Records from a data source
╭──
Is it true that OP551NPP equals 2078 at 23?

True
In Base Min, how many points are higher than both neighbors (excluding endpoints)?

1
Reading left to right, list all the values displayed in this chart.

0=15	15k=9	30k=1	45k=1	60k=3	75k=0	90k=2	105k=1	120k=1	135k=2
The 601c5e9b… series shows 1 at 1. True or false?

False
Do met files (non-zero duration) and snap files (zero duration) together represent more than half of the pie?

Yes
╰──
╭──
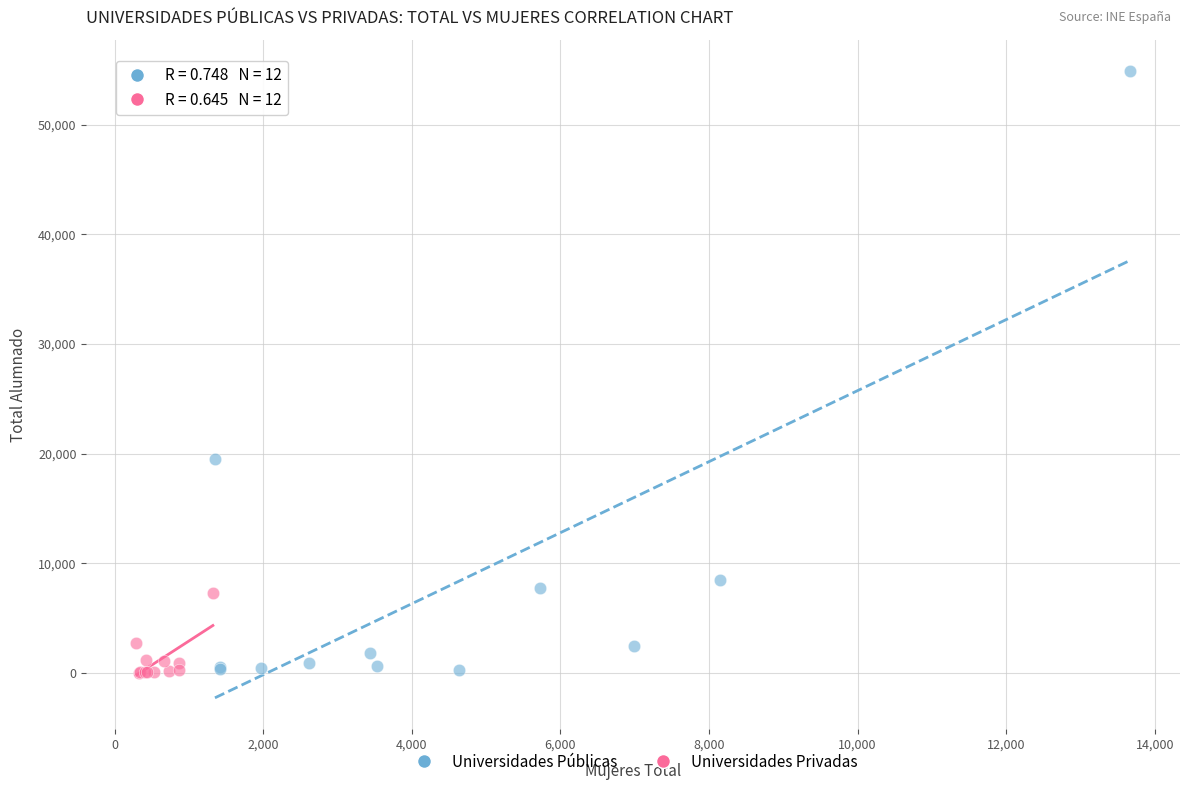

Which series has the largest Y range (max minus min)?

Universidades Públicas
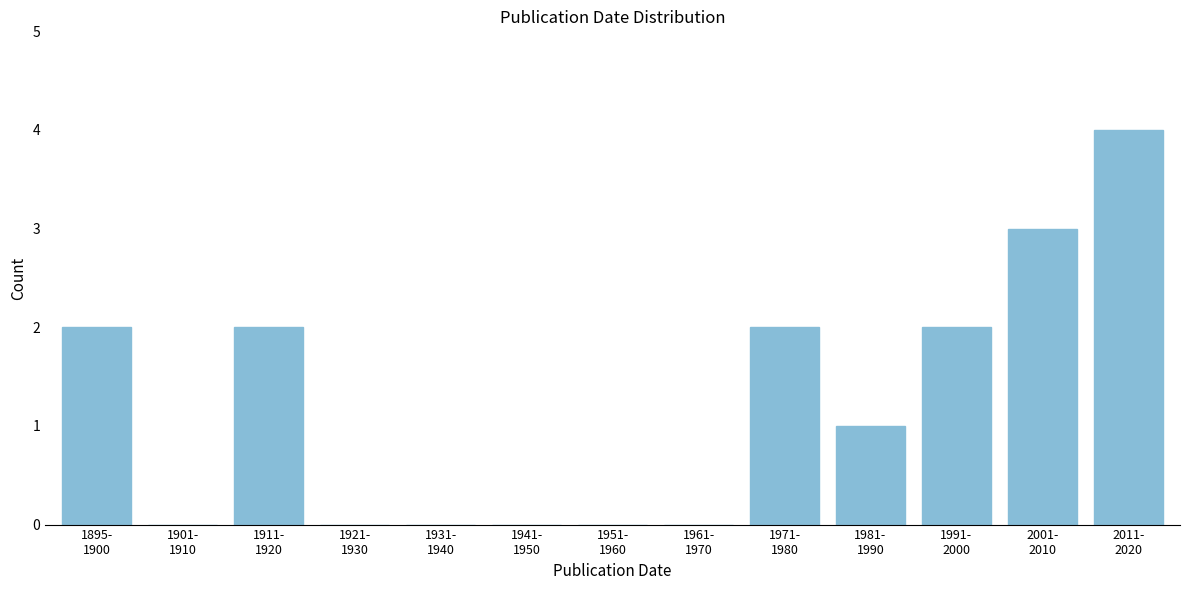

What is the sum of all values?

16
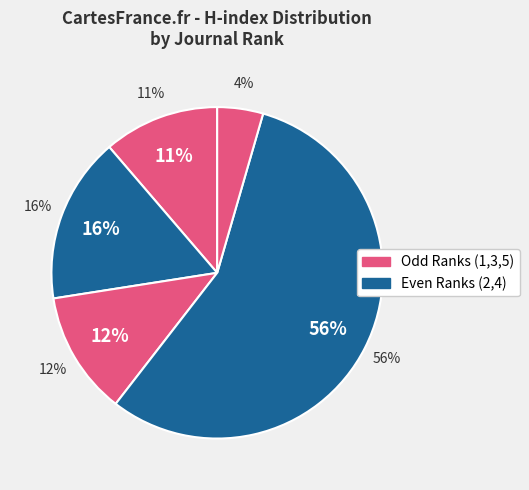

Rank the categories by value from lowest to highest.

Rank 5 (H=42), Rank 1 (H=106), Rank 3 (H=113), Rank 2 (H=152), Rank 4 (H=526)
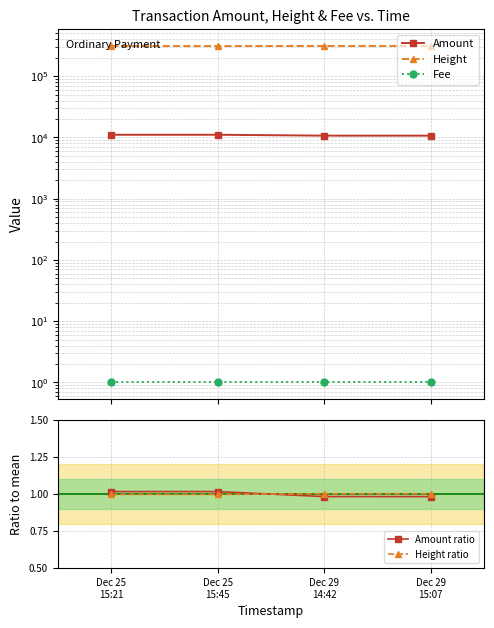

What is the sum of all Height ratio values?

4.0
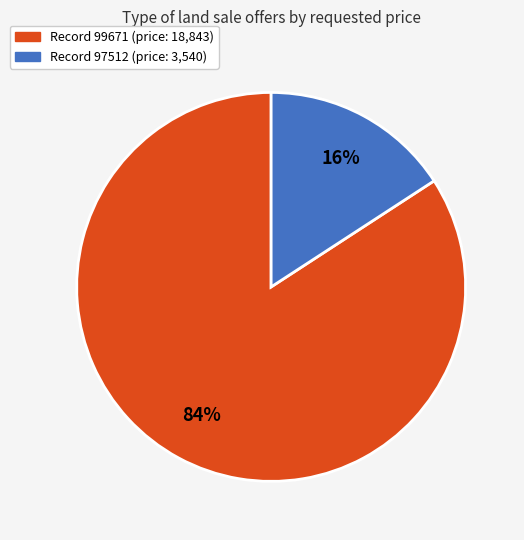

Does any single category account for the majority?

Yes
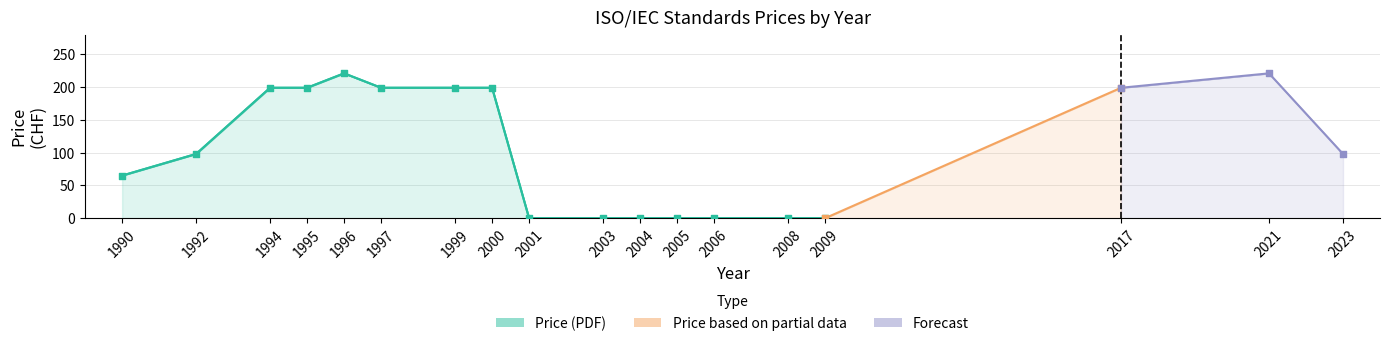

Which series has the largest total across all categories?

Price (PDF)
╰──
HOW TO COMPLETE THIS TASK
Write out the listing from the line containing "Does any single" up to and including the line containing "Price (PDF)", leaving out the pictures.

ANSWER SPACE
Does any single category account for the majority?

Yes

Which series has the largest total across all categories?

Price (PDF)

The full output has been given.